You can put your library’s link here, so anyone who does read this and is keen can send something. (Although be aware that in very conservative areas, they still might not add a book even when it’s free; they’ll throw it away, give it to a used bookstore, or sell it; so you might want to make sure they’ll even actually accept specific donated books into the collection.)
In the meantime, use InterLibrary Loan. This is usually free or for a nominal fee (of a couple bucks). Just ask the reference librarian at your public library how to put in an ILL request.
I’ve just ordered the book and it will be here by the end of the month. I can hardly wait.
After more than sixty years of declaring that Jesus probably didn’t exist, I will at last be able to quote a peer reviewed book written by an expert in the field. I’m excited.

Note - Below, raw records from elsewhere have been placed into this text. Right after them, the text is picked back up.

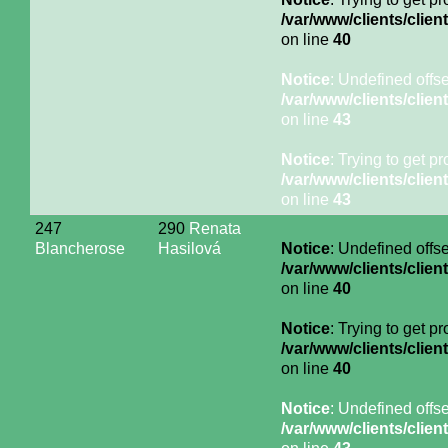
/var/www/clients/cli
on line
40
Notice
: Undefined offse
/var/www/clients/cli
on line
43
Notice
: Trying to get p
/var/www/clients/cli
on line
43
247
290
Renata
Blancherose
Hasilová
Notice
: Undefined offse
/var/www/clients/cli
on line
40
Notice
: Trying to get p
/var/www/clients/cli
on line
40
Notice
: Undefined offse
/var/www/clients/cli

It got here on July 25. I’m even more excited.
I know I’m asking a question that’s been asked before but, admittedly, I’m just to impatient. How’s the eBook version of the book coming along? Specifically the nook version?
No update as yet. Still no contract. I’ll rattle cages.
Can you make John Dickson eat a page from his bible?
As he says “…I will eat a page of my Bible if someone can find me just one full Professor of Ancient History, Classics, or New Testament in an accredited university somewhere in the world (there are thousands of names to chose from) who thinks Jesus never lived.”